We have a free-form parser that seems quite complete for all of Fortran. But we now have a dedicated fixed-form tokenizer that is by itself a recursive descent parser, which parses a prescanned fixed-form code (white space removed, continuation character & handled) and skips over things that are not relevant (such as details of expressions), but it parses the whole code and emits correct tokens. The tokens then go into our existing Bison parser which is shared with the free-form tokenizer. Here are all the files:
The fixed-form tokenizer cannot handle all the corner cases yet, but it can handle all of SciPy. If you discover anything that does not work, please report an issue and we’ll fix it.
The free-form tokenizer as well as the (shared) Bison parser should be able to parse all of Fortran 2018.
What remains now is finishing up semantics and code generation, which we are focusing on now. We will post an update in a few weeks (we need some time to figure out and document what is missing and how long it will take us to finish it, but we are quite far, for example the semantics already works for all of minpack).
Thank you. And I have not forgot about your PRs, I was just busy with the parsing stuff, wanted to get it done.
I can now shift my attention to just semantics and harden the ASR (Abstract Semantic Representation) and the LLVM backend. If you or anyone else want to help, here is a minpack repository:
That branch has identical code to SciPy. It compiles to ASR already. We “just” need to fix some bugs in the LLVM backend and ensure everything links together and runs. This is not far from fully working!
Obviously after minpack there are still a few things we need to implement for SciPy (I know about common blocks and equivalence), but old original minpack will be a beautiful milestone.
There might be an obvious answer I’m missing, but if you don’t have semantics and codegen, how do you confirm that it’s parsing correctly? Manual inspection?

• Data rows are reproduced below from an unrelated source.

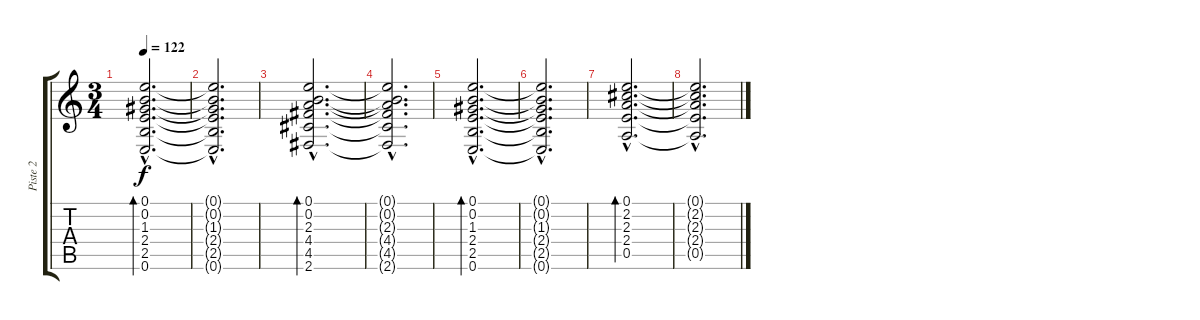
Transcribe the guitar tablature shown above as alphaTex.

\track ("Piste 2" "Piste 2") {instrument acousticguitarnylon}
\staff {score tabs}
\tuning (E4 B3 G3 D3 A2 E2) {hide}
\ts (3 4)
\tempo 122
\clef g2
\ks c
(0.1{hac} 0.2{hac} 1.3{hac} 2.4{hac} 2.5{hac} 0.6{hac}).2{d bd 120 dy f} |
(0.1{hac t} 0.2{hac t} 1.3{hac t} 2.4{hac t} 2.5{hac t} 0.6{hac t}).2{d} |
(0.1{hac} 0.2{hac} 2.3{hac} 4.4{hac} 4.5{hac} 2.6{hac}).2{d bd 120} |
(0.1{hac t} 0.2{hac t} 2.3{hac t} 4.4{hac t} 4.5{hac t} 2.6{hac t}).2{d} |
(0.1{hac} 0.2{hac} 1.3{hac} 2.4{hac} 2.5{hac} 0.6{hac}).2{d bd 120} |
(0.1{hac t} 0.2{hac t} 1.3{hac t} 2.4{hac t} 2.5{hac t} 0.6{hac t}).2{d} |
(0.1{hac} 2.2{hac} 2.3{hac} 2.4{hac} 0.5{hac}).2{d bd 120} |
(0.1{hac t} 2.2{hac t} 2.3{hac t} 2.4{hac t} 0.5{hac t}).2{d}
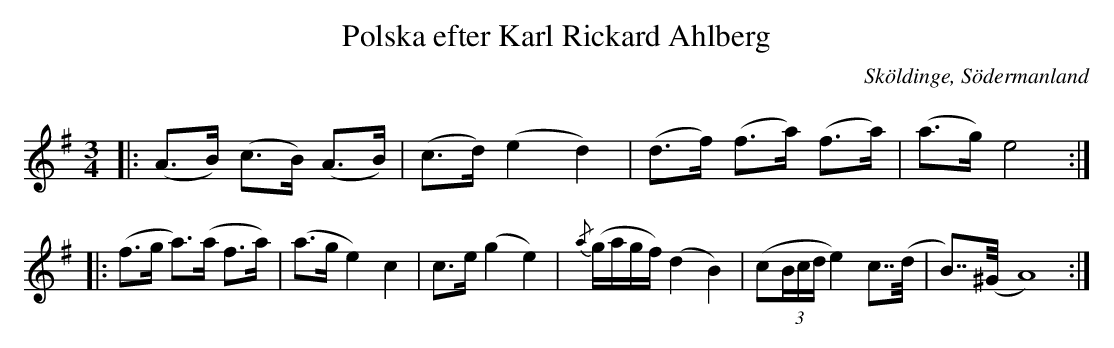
X:1
T: Polska efter Karl Rickard Ahlberg
O: Sköldinge, Södermanland
Q: 126
M: 3/4
K: Ador
L: 1/8
|: (A>B) (c>B) (A>B) | (c>d) (e2 d2) | (d>f) (f>a) (f>a) | (a>g) e4 ::
   (f>g a)>(a f>a) | (a>g e2) c2 | c>e (g2 e2) | {/a}(g/a/g/f/) (d2 B2) | (c(3B/c/d/ e2) c>>(d | B)>>(^G y A8) :|
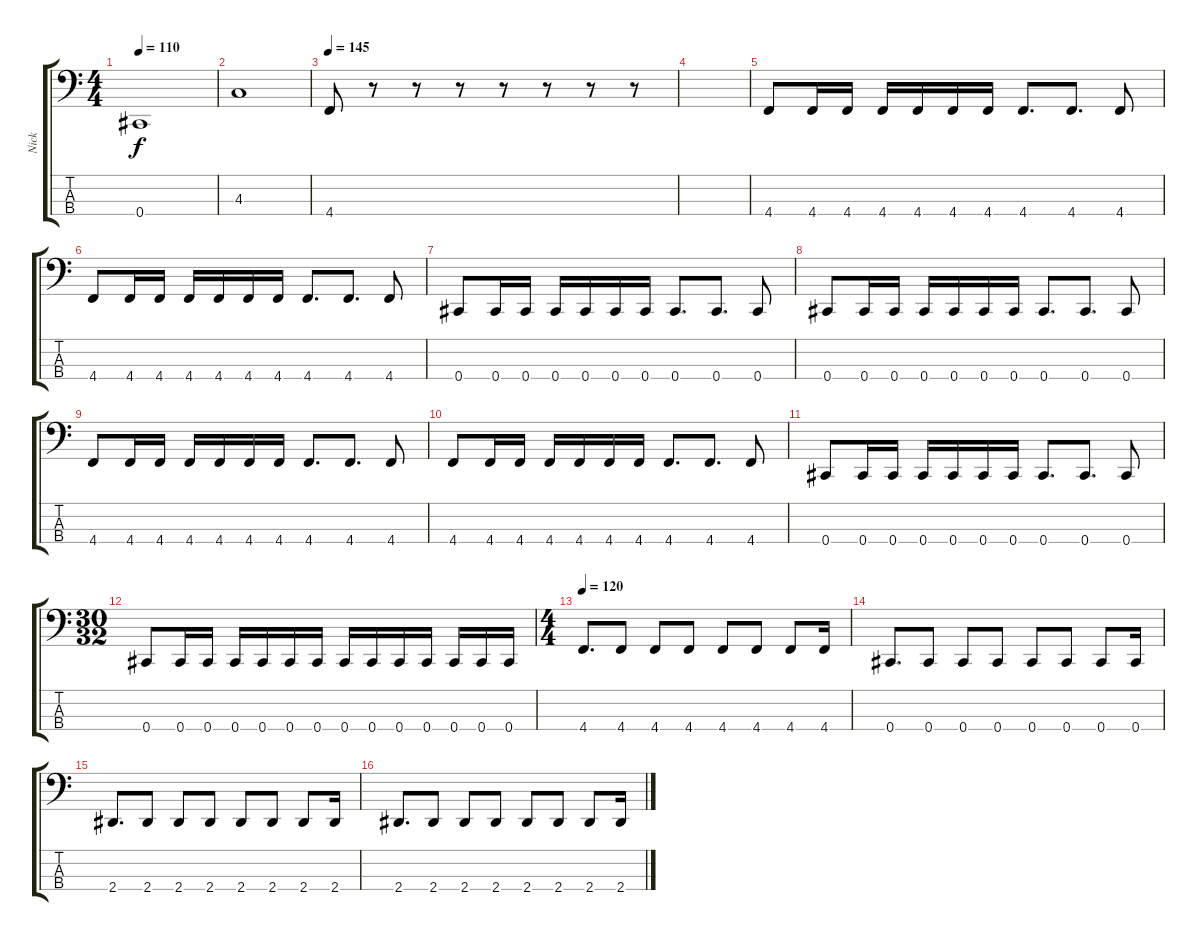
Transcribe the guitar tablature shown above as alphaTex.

\track ("Nick" "Nick") {instrument electricbasspick}
\staff {score tabs}
\tuning (Gb2 Db2 Ab1 Db1) {hide}
\ts (4 4)
\tempo 110
\clef f4
\ks c
0.4.1{dy f} |
4.3.1 |
\tempo 145
4.4.8 r.8 r.8 r.8 r.8 r.8 r.8 r.8 |
|
4.4.8 4.4.16 4.4.16 4.4.16 4.4.16 4.4.16 4.4.16 4.4.8{d} 4.4.8{d} 4.4.8 |
4.4.8 4.4.16 4.4.16 4.4.16 4.4.16 4.4.16 4.4.16 4.4.8{d} 4.4.8{d} 4.4.8 |
0.4.8 0.4.16 0.4.16 0.4.16 0.4.16 0.4.16 0.4.16 0.4.8{d} 0.4.8{d} 0.4.8 |
0.4.8 0.4.16 0.4.16 0.4.16 0.4.16 0.4.16 0.4.16 0.4.8{d} 0.4.8{d} 0.4.8 |
4.4.8 4.4.16 4.4.16 4.4.16 4.4.16 4.4.16 4.4.16 4.4.8{d} 4.4.8{d} 4.4.8 |
4.4.8 4.4.16 4.4.16 4.4.16 4.4.16 4.4.16 4.4.16 4.4.8{d} 4.4.8{d} 4.4.8 |
0.4.8 0.4.16 0.4.16 0.4.16 0.4.16 0.4.16 0.4.16 0.4.8{d} 0.4.8{d} 0.4.8 |
\ts (30 32)
0.4.8 0.4.16 0.4.16 0.4.16 0.4.16 0.4.16 0.4.16 0.4.16 0.4.16 0.4.16 0.4.16 0.4.16 0.4.16 0.4.16 |
\ts (4 4)
\tempo 120
4.4.8{d} 4.4.8 4.4.8 4.4.8 4.4.8 4.4.8 4.4.8 4.4.16 |
0.4.8{d} 0.4.8 0.4.8 0.4.8 0.4.8 0.4.8 0.4.8 0.4.16 |
2.4.8{d} 2.4.8 2.4.8 2.4.8 2.4.8 2.4.8 2.4.8 2.4.16 |
2.4.8{d} 2.4.8 2.4.8 2.4.8 2.4.8 2.4.8 2.4.8 2.4.16
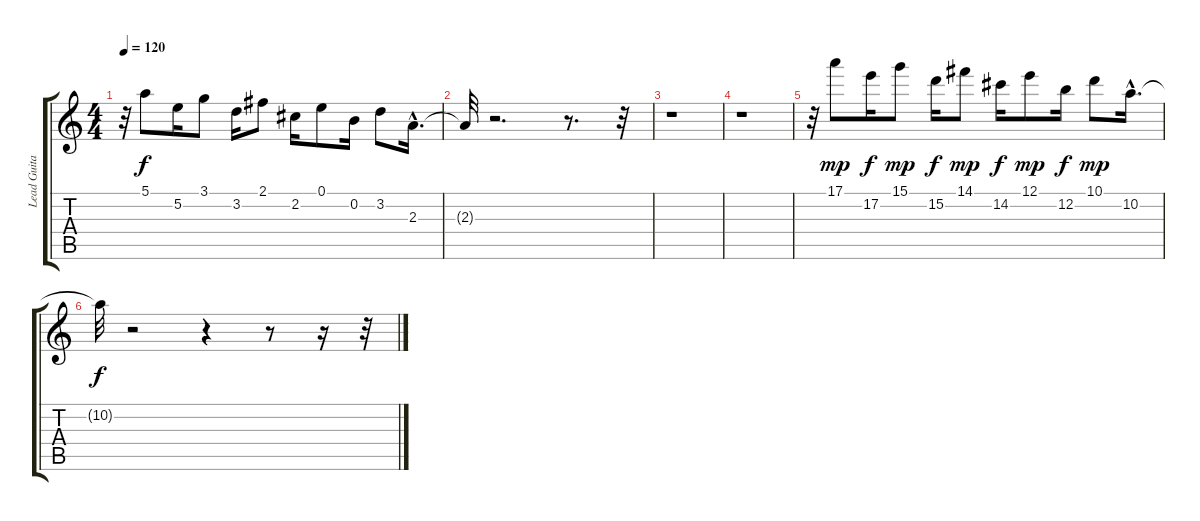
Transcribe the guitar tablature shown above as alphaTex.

\track ("Lead Guitar" "Lead Guita") {instrument distortionguitar}
\staff {score tabs}
\tuning (E4 B3 G3 D3 A2 E2) {hide}
\ts (4 4)
\tempo 120
\clef g2
\ks c
r.32{dy ff} 5.1.8{dy f} 5.2.16 3.1.8 3.2.16 2.1.8 2.2.16 0.1.8 0.2.16 3.2.8 2.3{hac}.16{d} |
2.3{t}.32 r.2{d} r.8{d} r.32 |
r.1 |
r.1 |
r.32 17.1.8{dy mp} 17.2.16{dy f} 15.1.8{dy mp} 15.2.16{dy f} 14.1.8{dy mp} 14.2.16{dy f} 12.1.8{dy mp} 12.2.16{dy f} 10.1.8{dy mp} 10.2{hac}.16{d} |
10.2{t}.32{dy f} r.2 r.4 r.8 r.16 r.32
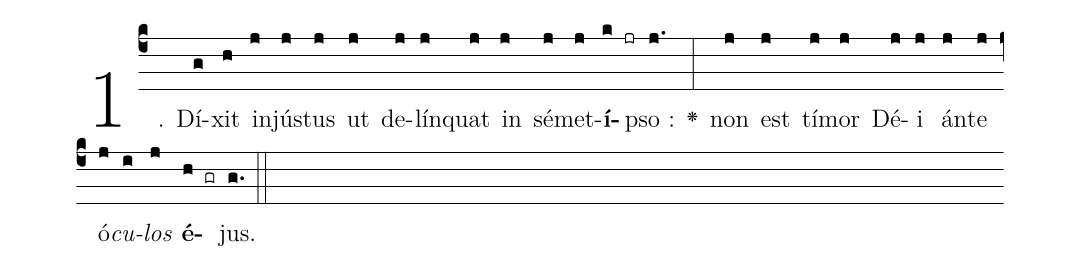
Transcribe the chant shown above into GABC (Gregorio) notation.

%%
(c4)
1.( )
Dí(g)xit(h) in(j)jú(j)stus(j) ut(j) de(j)lín(j)quat(j) in(j) sé(j)met(j)<b>í</b>(k jr)pso :(j.) <v>\greheightstar</v>(:)
non(j) est(j) tí(j)mor(j) Dé(j)i(j/) án(j)te(j) ó(j)<i>cu</i>(i)<i>los</i>(j) <b>é</b>(h gr)jus.(g.) (::)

The short answer is that in general indeed you can only be sure everything is parsed correctly by doing semantics, then code generation and then running the test suite, but because the SciPy test suite also is not 100% comprehensive, the only way is to actually use LFortran by a lot of people for their projects and over time build confidence that things actually work. And then you can take let’s say just the parser and trust it. If you only write a parser but not a widely used compiler, it is generally hard to ensure there are no bugs.
That being said, we used our formatter lfortran fmt a.f90 to print the AST back to free-form source code, and then we used gfortran to compile all of it. That caught quite a few bugs. Then we wrote a wrapper “gfortran” that the SciPy Meson build system calls, and we “preprocess” using LFortran, convert the .f to .f90 and compile with gfortran and everything builds and links. There are some test failures that were not there before, so there are still some bugs, but because building and running the full SciPy test suite takes about 10 minutes, we have not investigated beyond that. We then tried this .f → .f90 → gfortran on just the Minpack subset of SciPy, and that works fully and all SciPy tests work. Also the Bison parser is untouched, we just give it the tokens from a new fixed-form tokenizer, so the parser itself catches many bugs if we give it tokens in incorrect form. All in all, we’ve done everything that can be reasonably done, the rest we’ll catch and fix once we do the full compilation. Also, as mentioned above, the semantics works for Minpack, and even some (most) code generation, so the hard part of parsing is behind us and it either already works, or will be easy to fix.